Job ▸ Copy, from the entries below, each line in which the string "Cloudy" appears.

__________

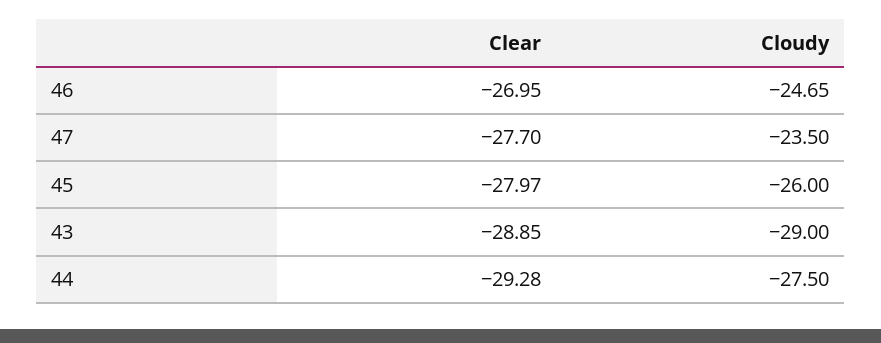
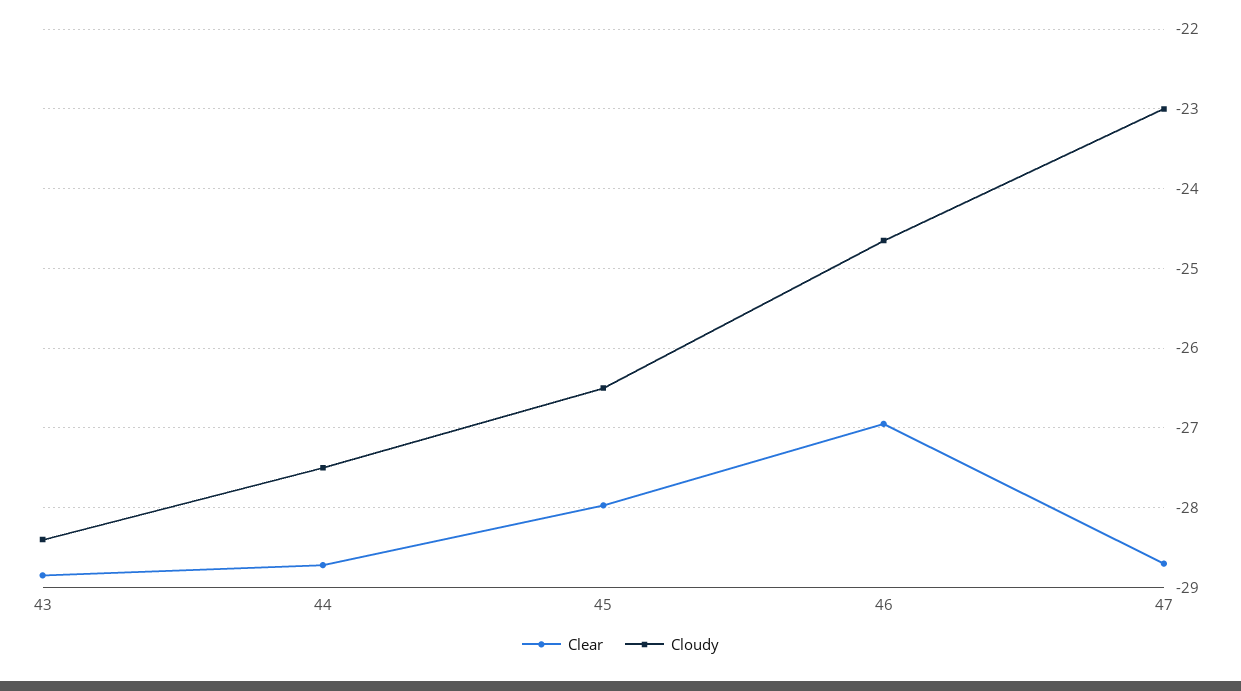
Clear, 47: -27.7 -> -28.7
Cloudy, 47: -23.5 -> -23
Cloudy, 45: -26 -> -26.5
Cloudy, 43: -29 -> -28.4
Clear, 44: -29.28 -> -28.7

__________

Output of the exercise ▸
Cloudy, 47: -23.5 -> -23
Cloudy, 45: -26 -> -26.5
Cloudy, 43: -29 -> -28.4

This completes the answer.